§ **Requirement**
Each line of data below must be printed exactly as written, with any pictures removed.

§ **Data segment**
· · ·

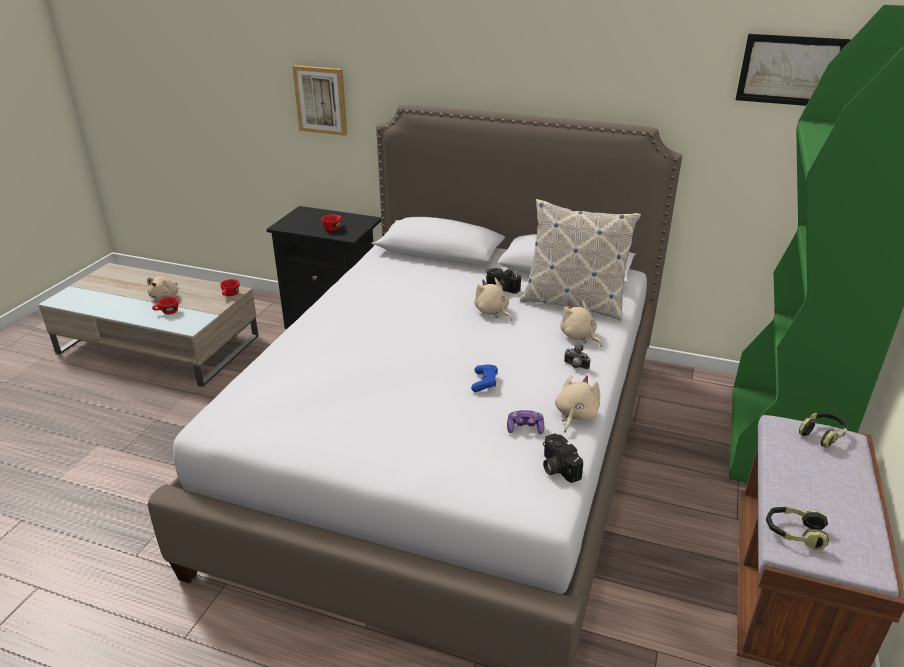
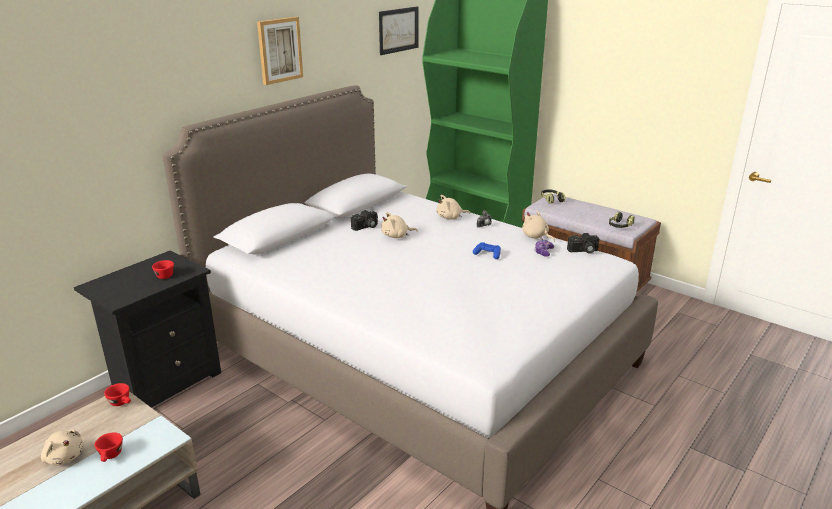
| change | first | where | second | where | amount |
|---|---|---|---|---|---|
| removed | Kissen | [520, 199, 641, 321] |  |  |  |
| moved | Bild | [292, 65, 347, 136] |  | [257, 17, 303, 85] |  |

· · ·

§ **Result of the exercise**
| change | first | where | second | where | amount |
|---|---|---|---|---|---|
| removed | Kissen | [520, 199, 641, 321] |  |  |  |
| moved | Bild | [292, 65, 347, 136] |  | [257, 17, 303, 85] |  |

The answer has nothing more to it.